Pensé muchas veces que moría, pero había que seguir. Cada momento
estábamos rezando, nada más. Y así, al final, una noche crucé la valla
tras cinco intentos. Cuatro veces entré y me rechazaron. Pero la quinta
era un domingo especial. Nunca lo olvidaré. Bajamos del bosque y a las
tres de la madrugada, ya que había llovido mucho, la valla estaba caída y
ahí vimos un hueco donde nos metimos para Melilla. Ese día fue gloria
para mí. Pero mi futuro es gris, sólo espero poder traer a mi familia a
Jerez”, destaca Kameni, uno de los pioneros de este club, pues acabó
en Jerez pero sigue dando vueltas por Europa intentando ganarse la vida
(en el momento de esta llamada, estaba en París y lleva años sin ver a
su familia).
Y puedo decir, porque lo vi con mis ojos,
cómo él se quitó unas zapatillas para dejárselas a un compañero y jugar
un partido quedando él descalzo: “El fútbol me dio la alegría de mi
vida en Jerez y mi familia es Alma de África. Llegué solo y ahora sé que
ya no lo estoy allí. Únicamente me faltó trabajo, pero todos los besos,
todos los apoyos, todos los ánimos… siempre me lo dieron.

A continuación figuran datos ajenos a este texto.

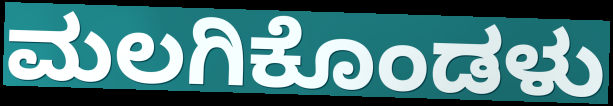
ಮಲಗಿಕೊಂಡಳು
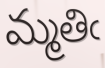
మ్మతిఁ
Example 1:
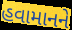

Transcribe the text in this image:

હવામાનને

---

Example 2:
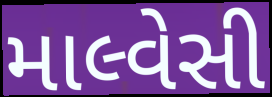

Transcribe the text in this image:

માલ્વેસી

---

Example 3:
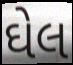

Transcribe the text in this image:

ઘેલ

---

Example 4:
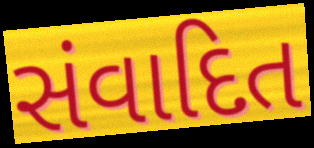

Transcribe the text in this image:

સંવાદિત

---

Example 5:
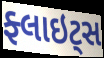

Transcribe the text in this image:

ફ્લાઇટ્સ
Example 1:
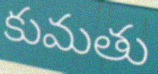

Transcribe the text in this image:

కుమతు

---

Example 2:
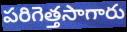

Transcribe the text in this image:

పరిగెత్తసాగారు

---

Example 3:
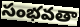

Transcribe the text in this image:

సంభవతా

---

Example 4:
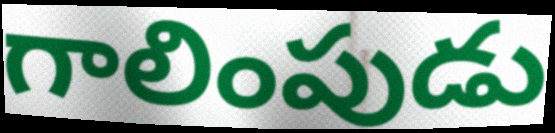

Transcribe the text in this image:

గాలింపుడు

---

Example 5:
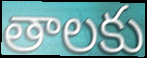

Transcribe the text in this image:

తాలకు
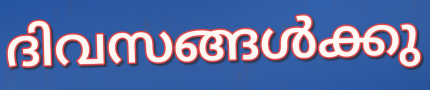
ദിവസങ്ങൾക്കു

Si me quitan
Alma de África, mato”, explica entre risas y, de vez en cuando,
alguna lágrima de emoción, el propio Kameni, una de las decenas de
historias, terribles pero, a la vez, conmovedoras por su gran corazón,
que se guardan en el vestuario de un equipo único e irrepetible.
Más que nunca, Alma de África representa
una excusa para poder usar el fútbol como lanzadera de apoyo y de
impulso a las vidas de quienes más lo necesitan. Y aunque nunca está de
más, es increíble que existan personas dispuestas a dejarlo todo para
que esto sea posible. Porque hay que ser muy buenas personas (dije cara a
cara a sus fundadores que yo dudo de si soy tan buena persona para
hacer algo así) para encaminarse a una batalla sin fin y eterna, la de
conseguir para quienes vienen desde fuera, una vida justa (siendo Jerez
la ciudad con más paro de toda España, aún más). Todo se logra desde el
apoyo y la fuerza inquebrantable de la familia. Una, formada alrededor
del fútbol y la vida, la de Alma de África.